■ **Compiti da svolgere**:
A – Rispondi a queste domande sul testo dedicato alla Valdichiana.
(i) Quale eredità ha lasciato la crisi?
(ii) Come si intitola il libro di Giuseppe Berta?
(iii) Quali esempi vengono citati del disfacimento della grande industria del novecento?
B – Nel testo sulla Valdichiana, riporta il tratto da "In questo senso" fino a "interessanti.", sostituendo "professore" con "docente".

In Valdichiana si discute troppo poco
del futuro. Il cono d’ombra maggiore è dato dall'assenza di una strategia
politico-amministrativa in grado di ridare una prospettiva alla nostra vallata.
La crisi ha lasciato un’eredità
pesante: imprese chiuse, altre ridimensionate, aumento della disoccupazione,
scarse possibilità per i giovani. E’ pur vero che esistono punte di eccellenza,
ma non bastano a compensare quello che si è perso.
Da quanto tempo manca una riflessione,
sia a destra sia a sinistra, sul destino della Valdichiana?
Al di là della retorica su agricoltura
di qualità, biologico, turismo, servizi avanzati si avverte pesante il vuoto di
idee. Che fare? Di fronte a questa domanda in parecchi scuotono la testa.
In questo senso può venirci in aiuto
un bel libro di Giuseppe Berta intitolato “Che fine ha fatto il capitalismo
italiano?”.
Sia chiaro, non è che in questo libro
il professore parli della Valdichiana, però alcune tesi sono davvero
interessanti.
Il primo punto è che l’Italia della
grande industria del novecento sta andando incontro a un processo di
disfacimento. Gli esempi in tal senso non mancano dall’Ilva di Taranto, al
polo dell’acciaio di Piombino, alla Pirelli.
Dobbiamo dunque rassegnarci al peggio?

■ **Voci tratte da una raccolta**:

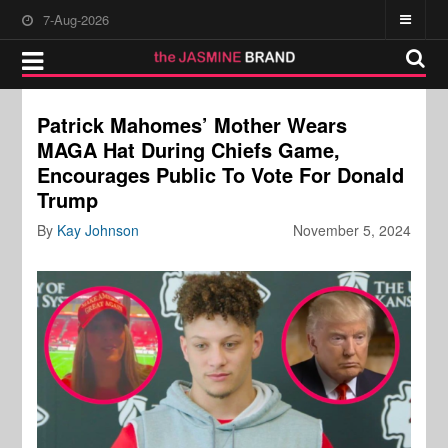
7-Aug-2026
Patrick Mahomes’ Mother Wears
MAGA Hat During Chiefs Game,
Encourages Public To Vote For Donald
Trump
By
Kay Johnson
November 5, 2024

■ **Risultati ottenuti**:
A –
(i) Imprese chiuse, altre ridimensionate, aumento della disoccupazione e scarse possibilità per i giovani.
(ii) "Che fine ha fatto il capitalismo italiano?"
(iii) L'Ilva di Taranto, il polo dell'acciaio di Piombino e la Pirelli.

B –
In questo senso può venirci in aiuto
un bel libro di Giuseppe Berta intitolato “Che fine ha fatto il capitalismo
italiano?”.
Sia chiaro, non è che in questo libro
il docente parli della Valdichiana, però alcune tesi sono davvero
interessanti.